◆ Task to complete: Repeat every entry exactly as it stands. Omit the images.

** Records for the exercise follows **

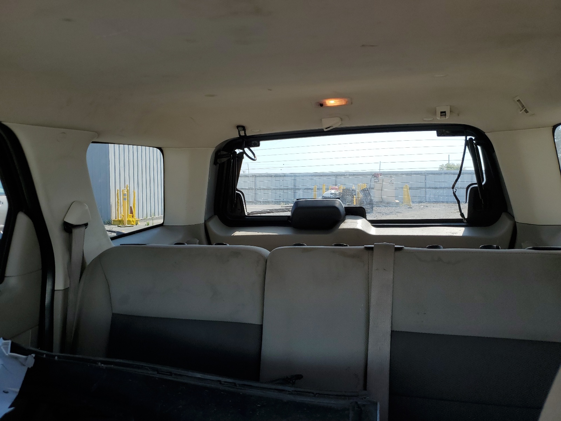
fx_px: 421
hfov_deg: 67.3
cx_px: 280
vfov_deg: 53.1
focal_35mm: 26
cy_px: 210
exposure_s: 1/417
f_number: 1.5
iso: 50
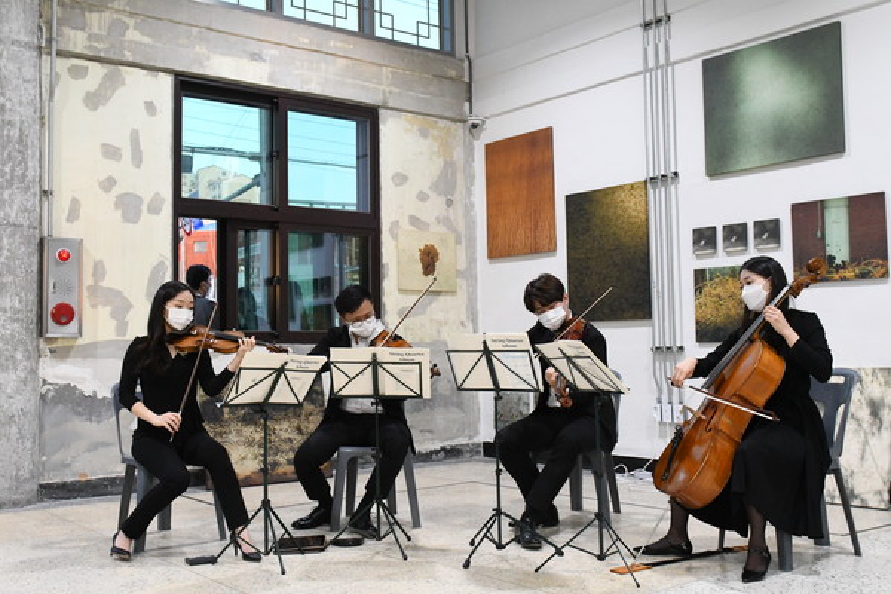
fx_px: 965
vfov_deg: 34.2
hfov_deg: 49.6
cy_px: 297
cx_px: 446
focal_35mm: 39
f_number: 5
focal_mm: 26
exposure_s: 1/1000
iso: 8000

** End of Records for the exercise **

◆ Final answer:
fx_px: 421
hfov_deg: 67.3
cx_px: 280
vfov_deg: 53.1
focal_35mm: 26
cy_px: 210
exposure_s: 1/417
f_number: 1.5
iso: 50
fx_px: 965
vfov_deg: 34.2
hfov_deg: 49.6
cy_px: 297
cx_px: 446
focal_35mm: 39
f_number: 5
focal_mm: 26
exposure_s: 1/1000
iso: 8000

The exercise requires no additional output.